Hairstyle and grooming styles for women have evolved dramatically over time. These shifts are often linked to other era-related changes. According to Izzat Jarudi and Javid Sadrs’ research published in 2003 in Perception, a scientific journal specialising in the psychology of vision and perception, eyebrows play an important role in facial recognition. Although this research may provide further insight into the advancement of artificial facial-recognition technologies, it may also provide a deeper explanation of why women’s beauty expectations have become so focused on their brows. Visit Microblading for more details.

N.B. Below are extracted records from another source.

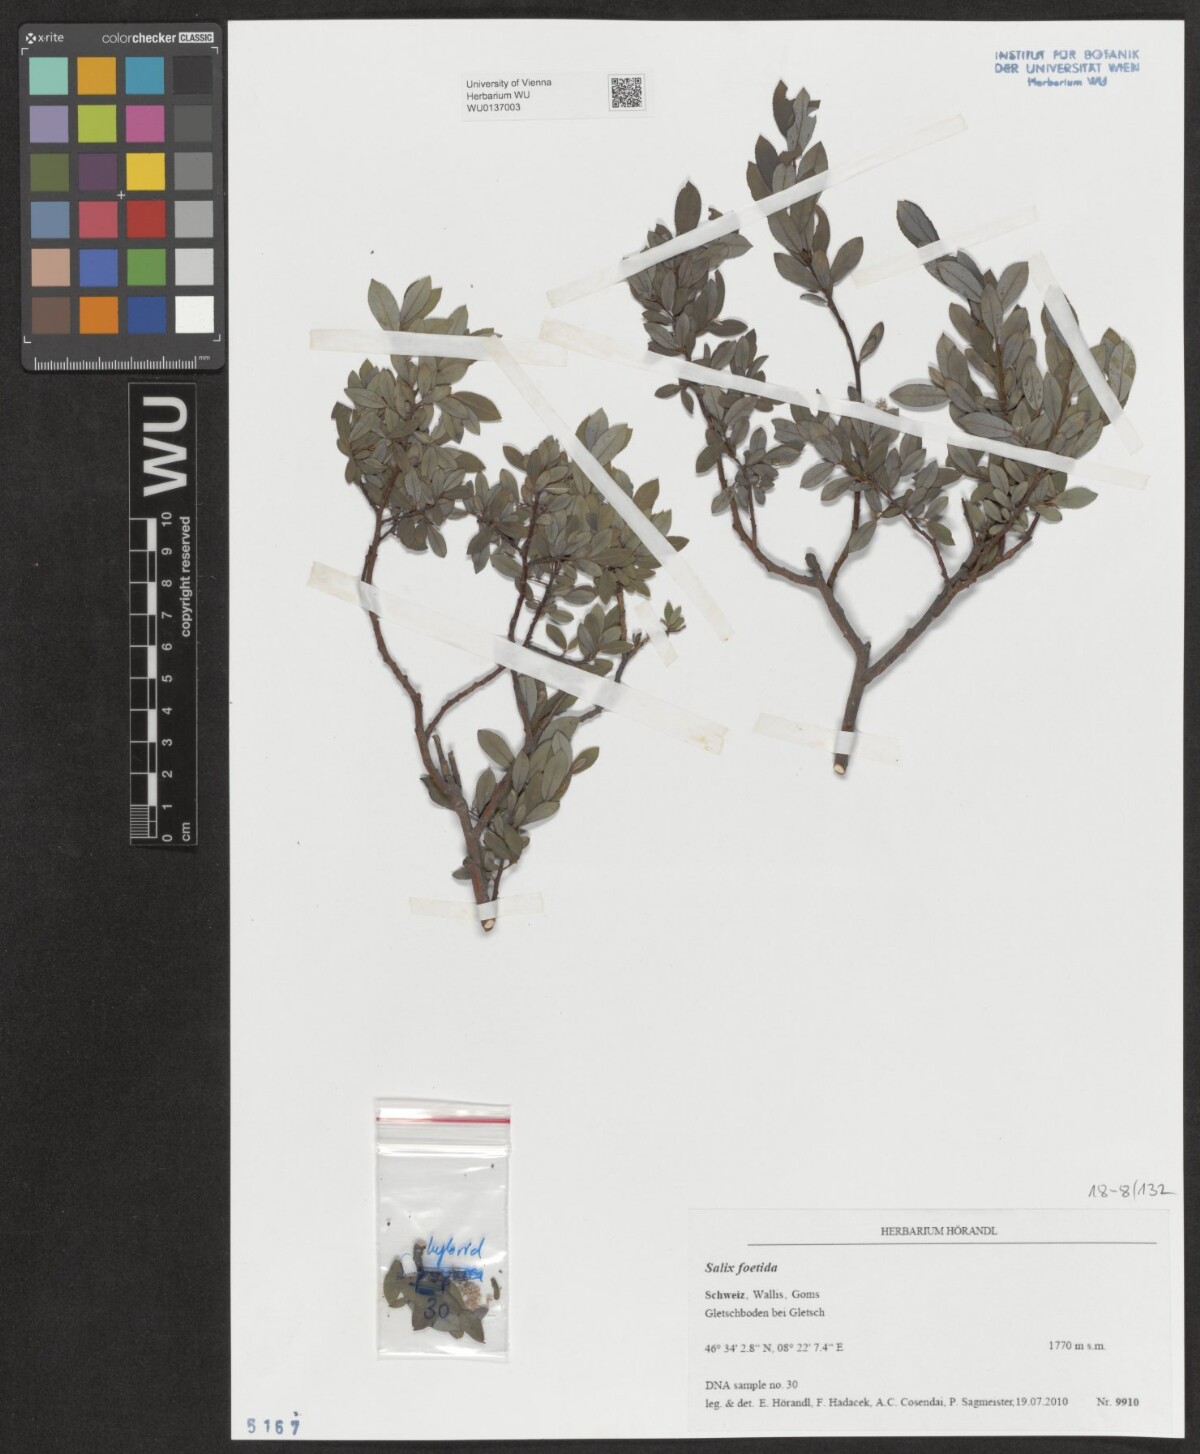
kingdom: Plantae
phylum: Tracheophyta
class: Magnoliopsida
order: Malpighiales
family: Salicaceae
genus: Salix
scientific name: Salix foetida
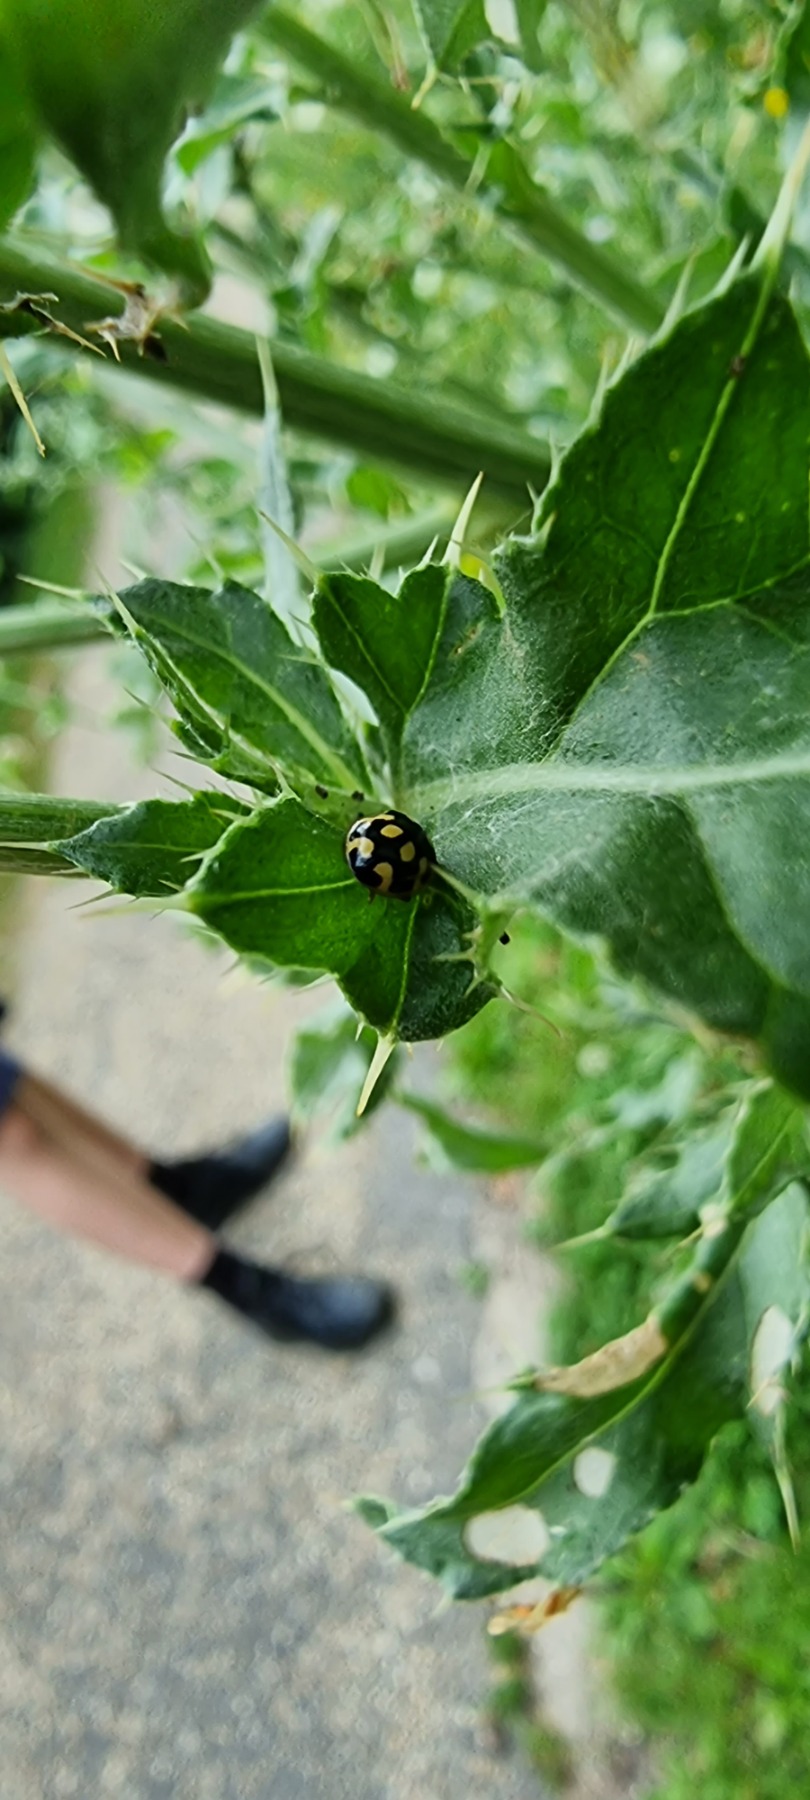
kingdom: Animalia
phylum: Arthropoda
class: Insecta
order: Coleoptera
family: Coccinellidae
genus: Propylaea
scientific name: Propylaea quatuordecimpunctata
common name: Skakbræt
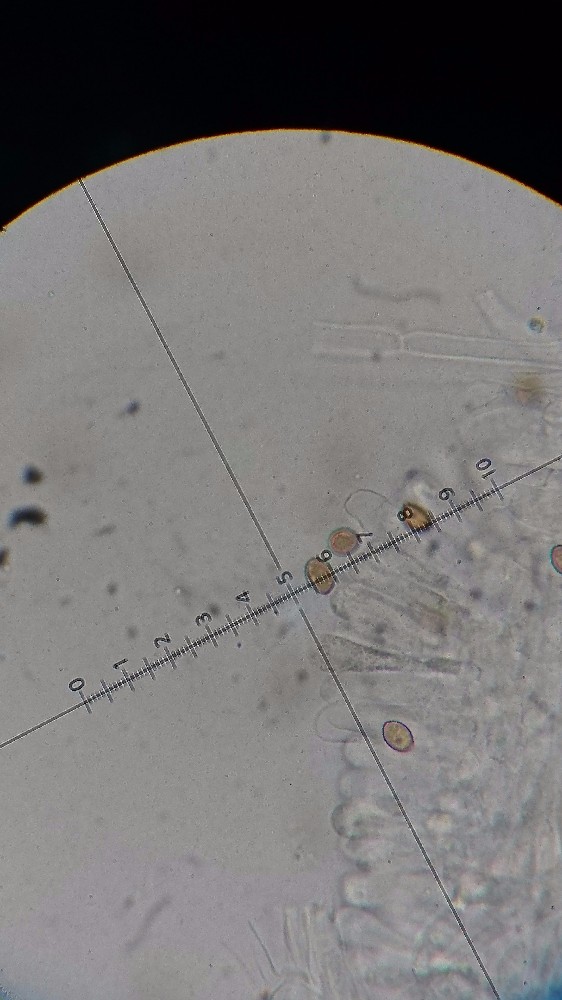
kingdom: Fungi
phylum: Basidiomycota
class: Agaricomycetes
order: Agaricales
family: Inocybaceae
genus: Inocybe
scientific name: Inocybe appendiculata
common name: tandet trævlhat
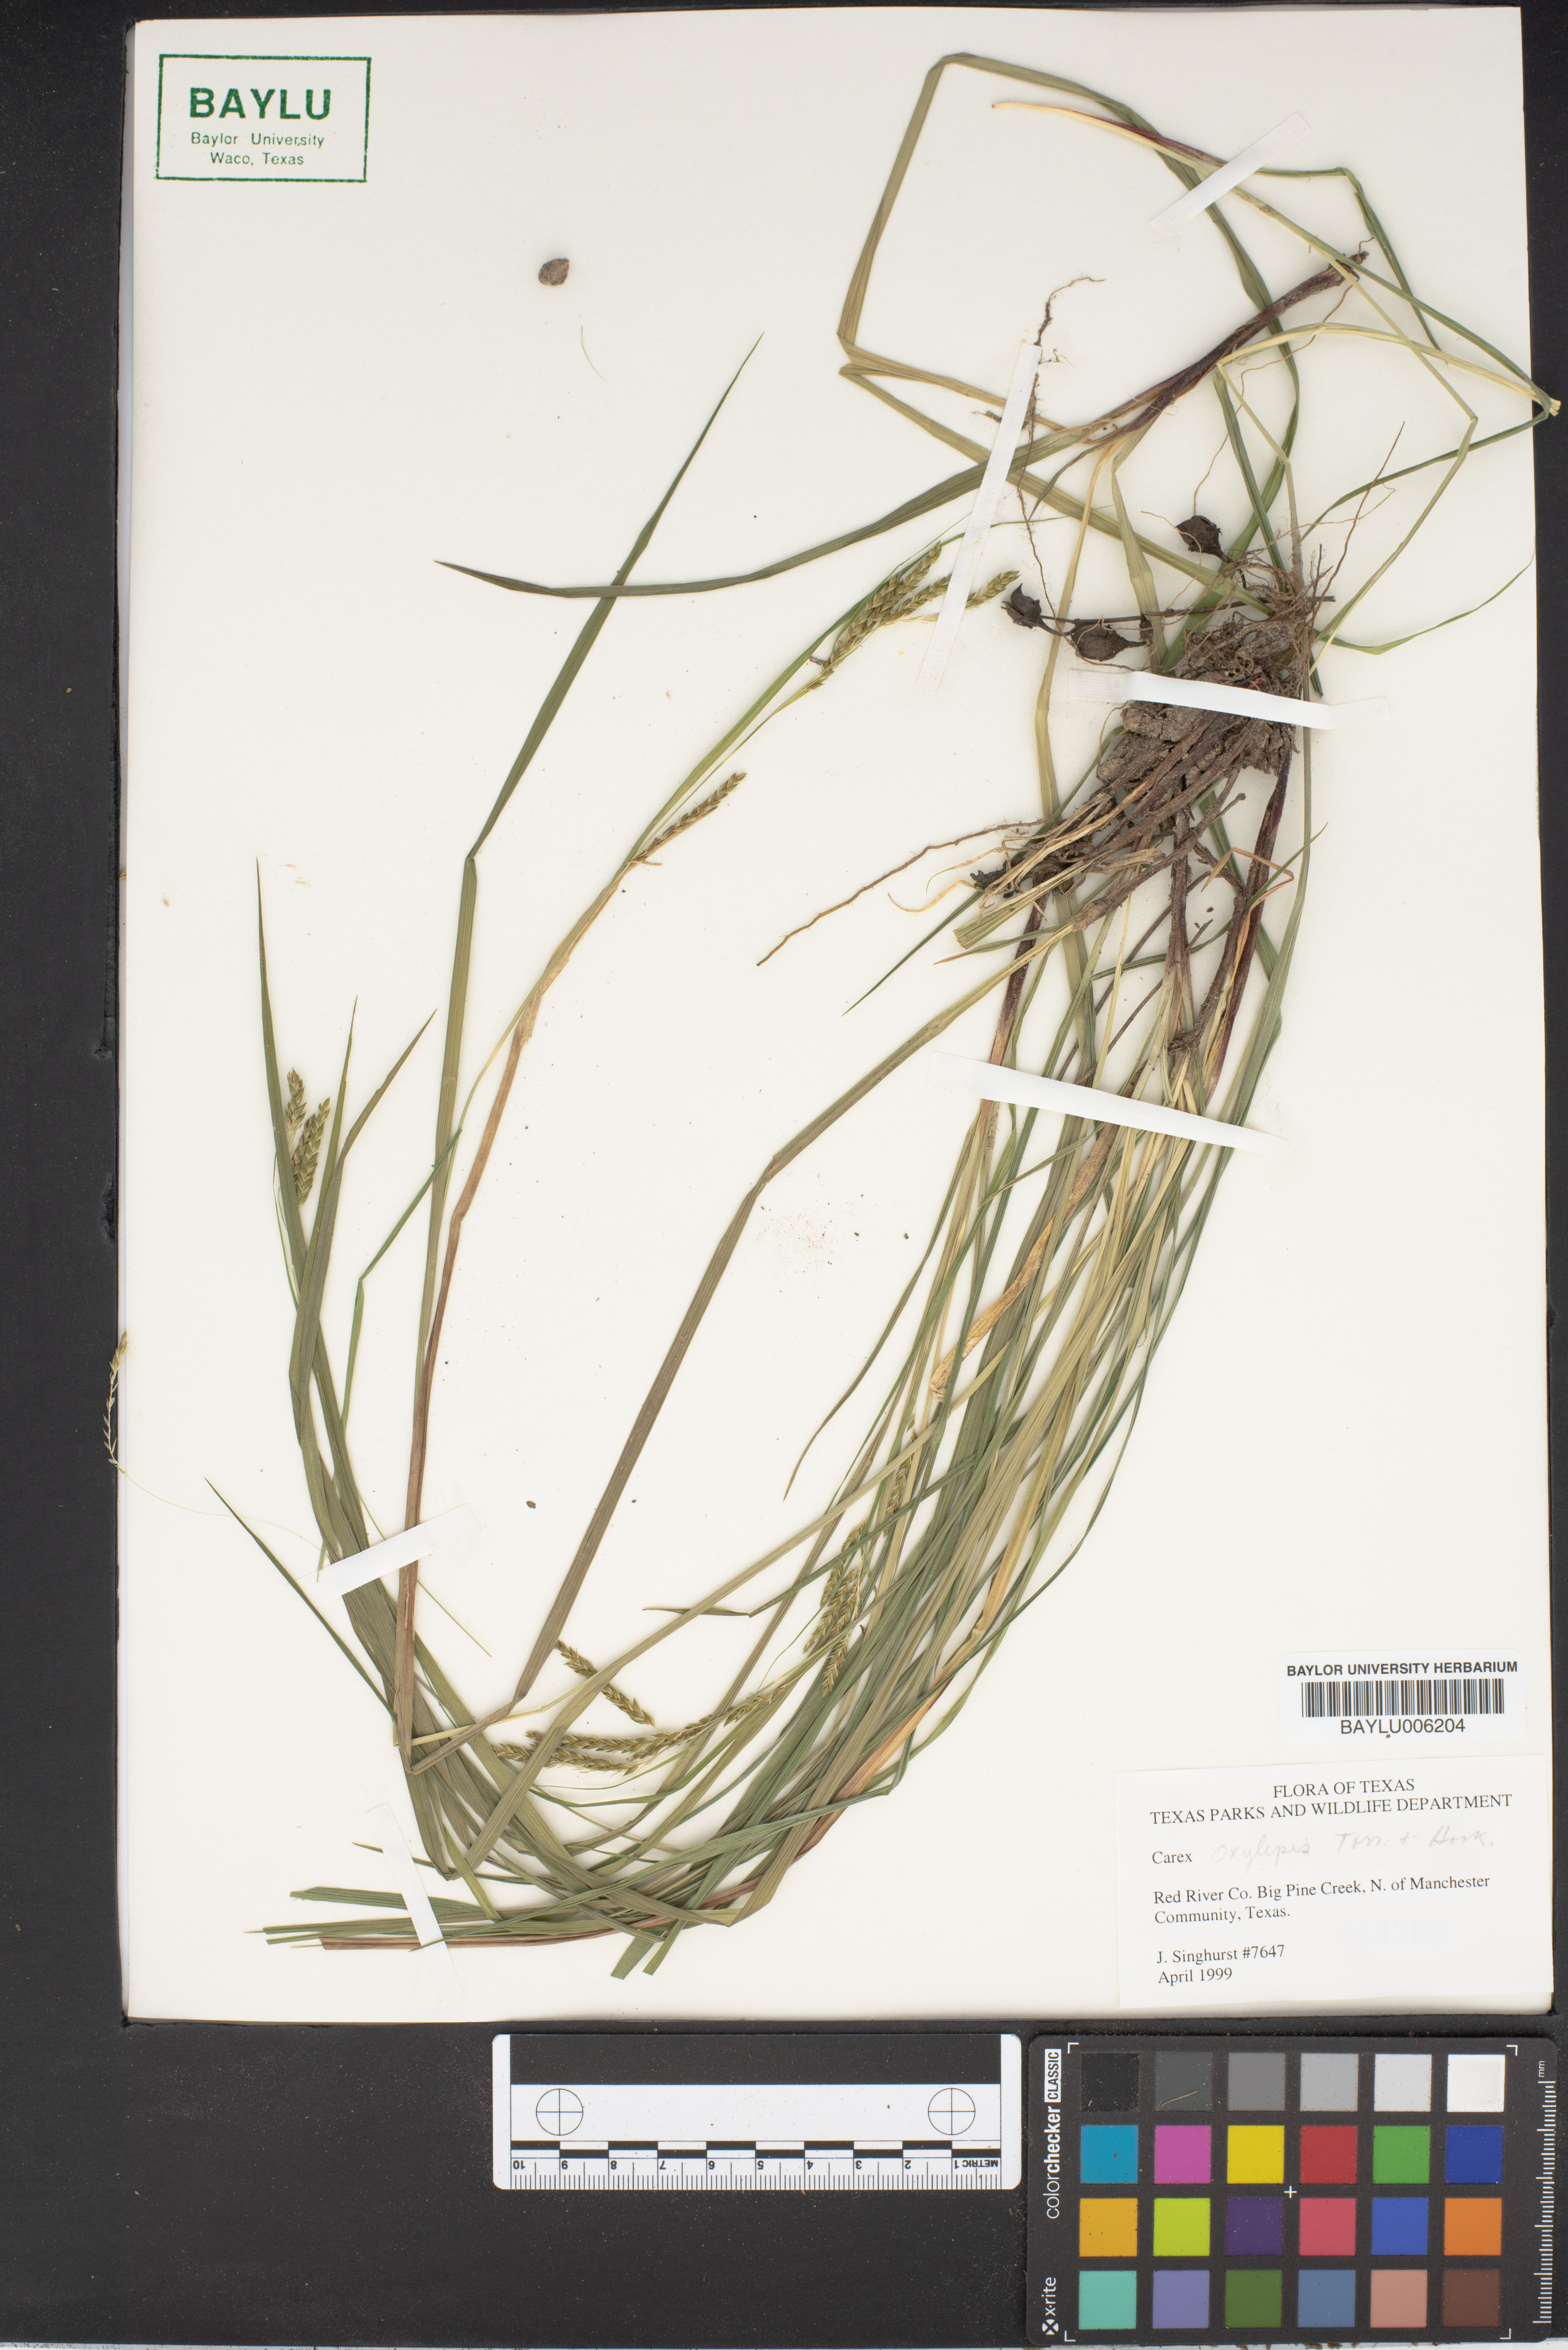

The experiment consisted of showing a group of people 25 photographs of celebrities without brows and then another 25 photographs of celebrities without eyes. The participants correctly recognised 56 percent of the celebrities without eyes, but just 46% of the celebrities without brows. The study concludes that brows are more important than eyes in identifying faces.
By examining various brow trends over time, some patterns will emerge that the study in Perception might be able to shed some light on. Women began wearing very small, dramatically formed eyebrows in the 1920s, often with long, angled tails or exaggerated arches. The 1930s kept the previous decade’s thinness, but added rounded upward bends and straight lines that just dipped down on the very edge. Arches were usually formed less severely and thinly in the 1940s. Women’s brows were significantly thicker in the 1950s than in the previous decade, with a more sharply pointed arch and a shorter tail. Elizabeth Taylor, a movie legend, used matte pigment to darken her already dark brows even more. Audrey Hepburn popularised the idea of filling in the brow to give it a thicker appearance in the 1960s. Twiggy, an English model and actress, wore her brows thin and arched during this time period, following the fashion of the 1920s. By the 1970s, eyebrows had thinned out and been formed into arches and bends once more. However, thanks to celebrities like Brooke Shields and Madonna, the thick brow pattern resurfaced in the 1980s. The pencil-thin brows were revived in the 1990s and gradually spread out in the early 2000s.